* AIM OF THE TASK:
The records that follow need to be printed exactly. Leave out each image.

* DATASET RECORDS:
*** Block opens ***
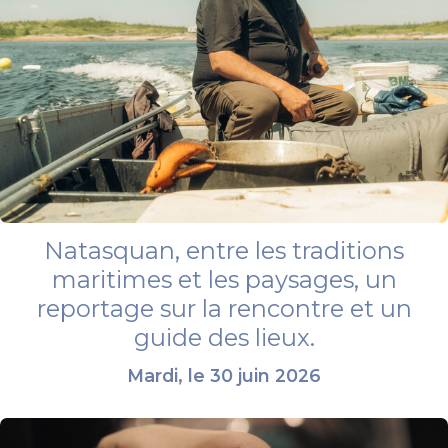
Natasquan, entre les traditions
maritimes et les paysages, un
reportage sur la rencontre et un
guide des lieux.
Mardi, le 30 juin 2026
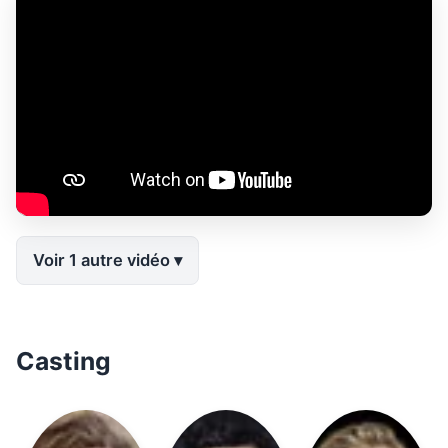
Voir 1 autre vidéo
Casting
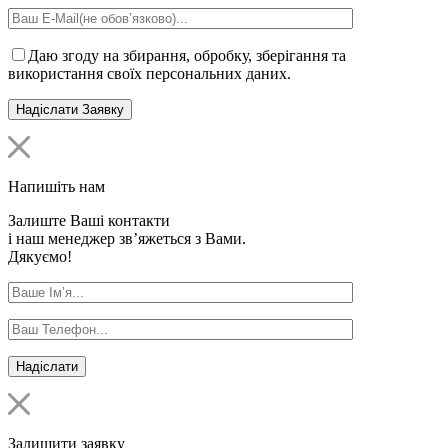
Даю згоду на збирання, обробку, зберігання та
використання своїх персональних даних.
Напишіть нам
Залиште Ваші контакти
і наш менеджер зв’яжеться з Вами.
Дякуємо!
Залишити заявку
*** Block closes ***
* THE ANSWER:
Natasquan, entre les traditions
maritimes et les paysages, un
reportage sur la rencontre et un
guide des lieux.
Mardi, le 30 juin 2026
Voir 1 autre vidéo
Casting
Даю згоду на збирання, обробку, зберігання та
використання своїх персональних даних.
Напишіть нам
Залиште Ваші контакти
і наш менеджер зв’яжеться з Вами.
Дякуємо!
Залишити заявку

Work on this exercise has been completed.